CHICAGO (Reuters) - Filmmaker George Lucas is seeking a city other than Chicago to host his planned “Star Wars” museum after two years of waging a legal fight for a lakefront project site opposed by a local conservation group, his wife said on Tuesday.
Lucas’ apparent decision to give up on Chicago came as top city officials failed to reach a compromise with the group Friends of the Parks on an alternative location for the proposed museum.
After suspending its lawsuit against the project in a goodwill gesture as it entered talks with the city, Friends of the Parks on Tuesday said it objected to an alternative site backed by the mayor, drawing a public rebuke from Lucas’ wife, Mellody Hobson.
“In refusing to accept the extraordinary public benefits of the museum, the Friends of the Parks has proven itself to be no friend of Chicago,” Hobson said in a statement. “We are now seriously pursuing locations outside of Chicago.”
The proposed museum would feature exhibitions of Lucas’ collection of paintings, illustrations and digital art from the blockbuster “Star Wars” movie franchise he launched in 1977.
Friends of the Parks filed suit in 2014 to block the proposed transfer of a lakefront property near Soldier Field, home of the Chicago Bears football team, from the city to the museum project. The lawsuit argued that the museum would violate the public use policy governing development along shore of Lake Michigan.

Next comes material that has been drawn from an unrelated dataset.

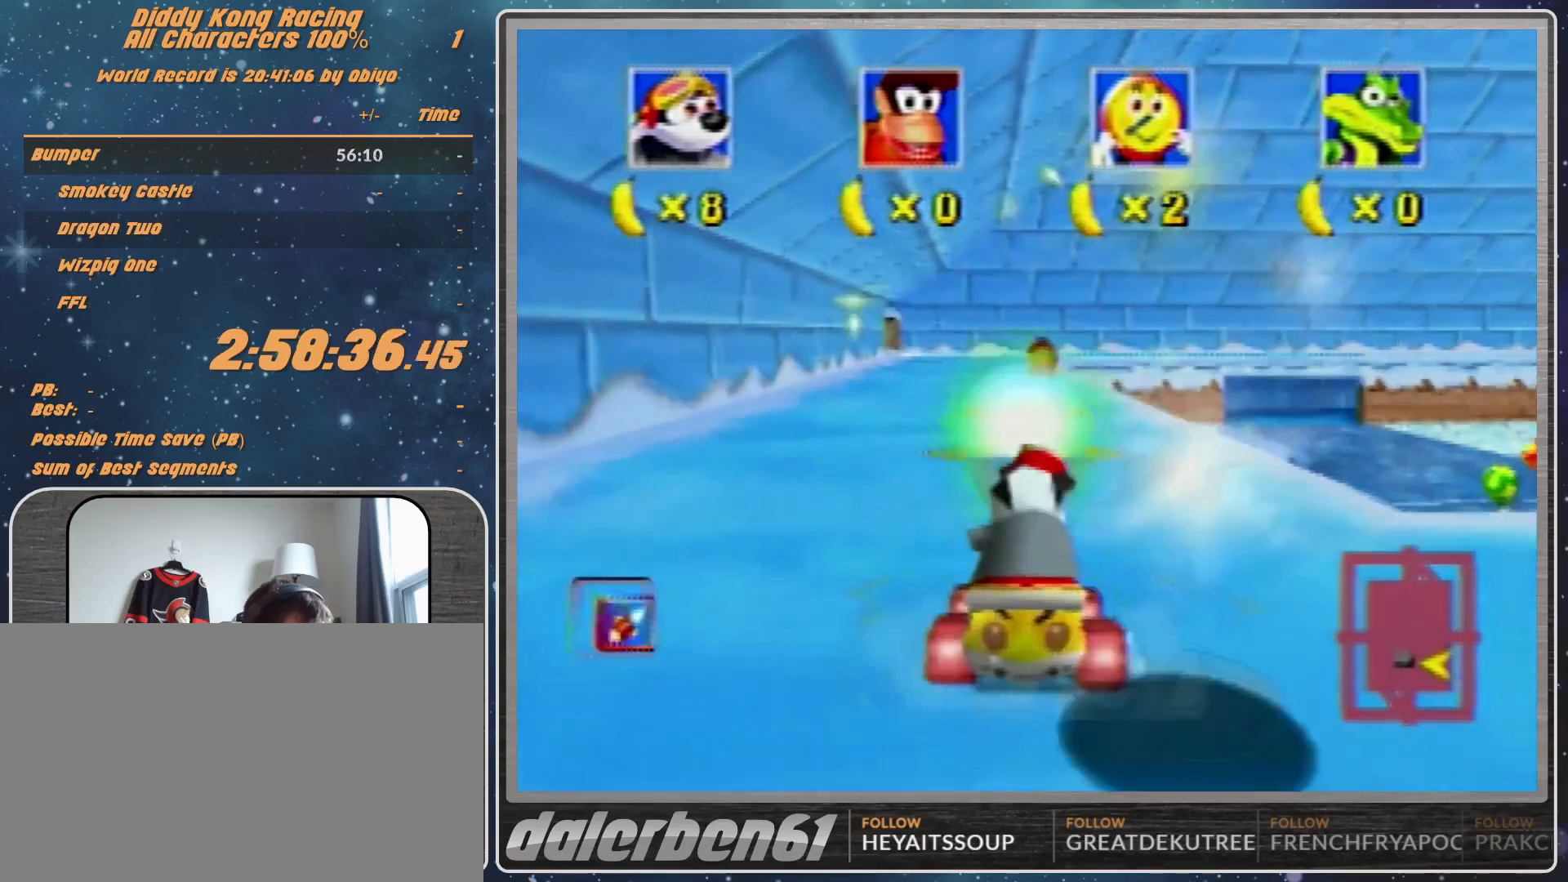
{"buttons": [], "left_stick": "center", "events": []}
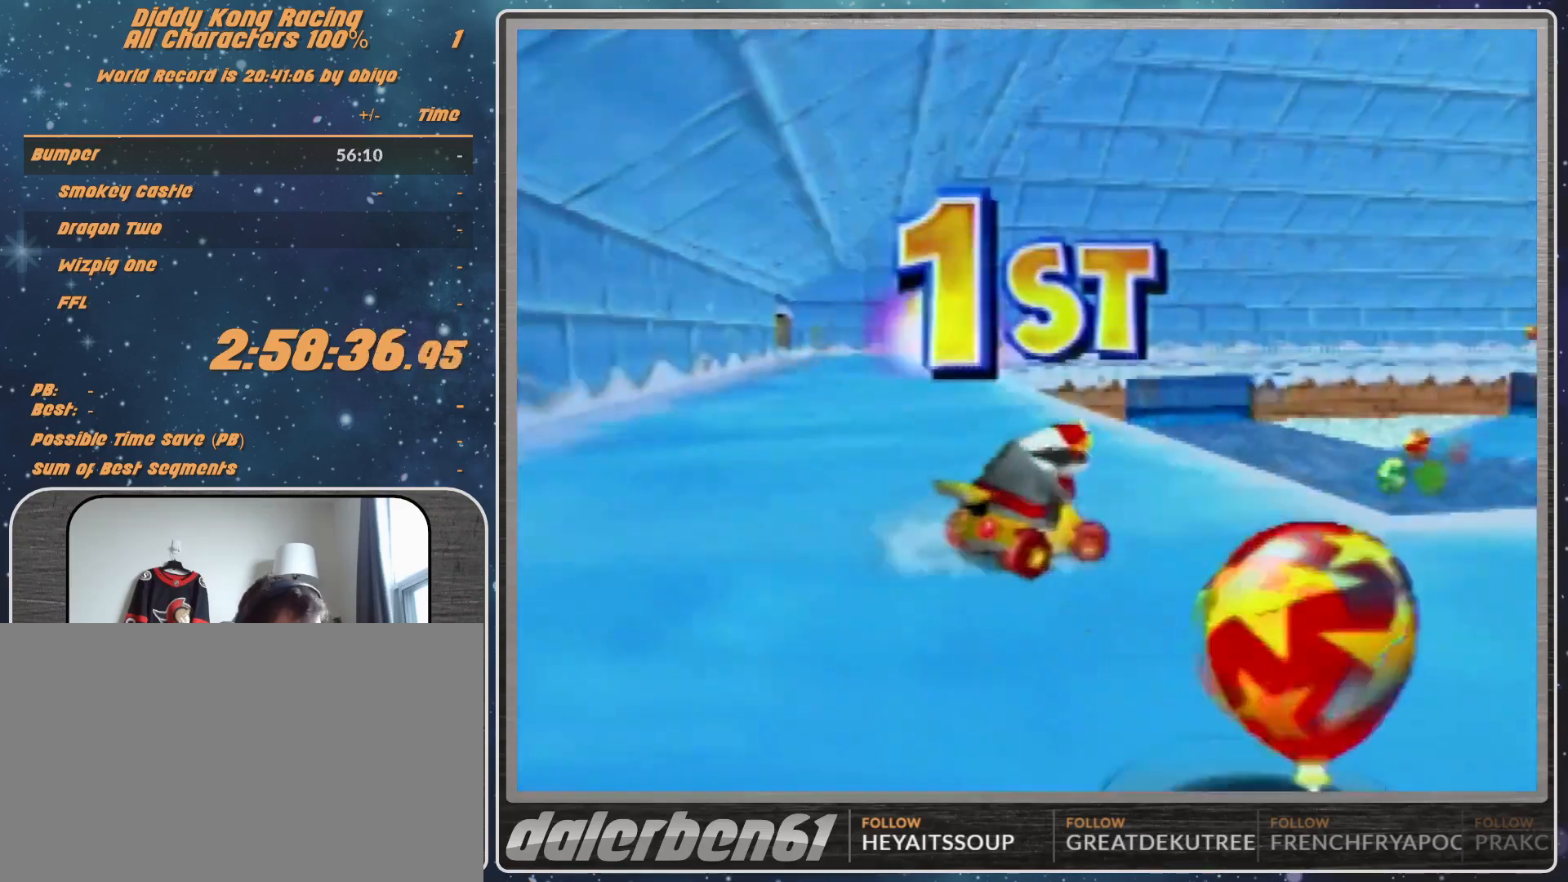
{"buttons": [], "left_stick": "center", "events": []}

Mayor Rahm Emanuel has backed the project, saying it would create jobs and expand cultural opportunities, and he proposed an alternative lakefront site on the grounds of the McCormick Place convention center.
He also has proposed $1.5 billion in bonds to be issued by the Metropolitan Pier and Exposition Authority, plus the extension of tourism taxes, to pay for a renovation of the massive convention center to accommodate the museum.
The Chicago Tribune, citing Juanita Irizarry, the parks group’s executive director, said McCormick Place was not a suitable place for the museum because it, too, sits on the lakefront.
“We do oppose the deal that’s on the table,” she told the newspaper. “We maintain there should not be development on the lakefront.”
The group could not be immediately reached for comment by Reuters.
A municipal spokeswoman, Shannon Breymaier, said city officials were “disappointed and baffled” by Friends of the Parks’ public comments about the alternative site.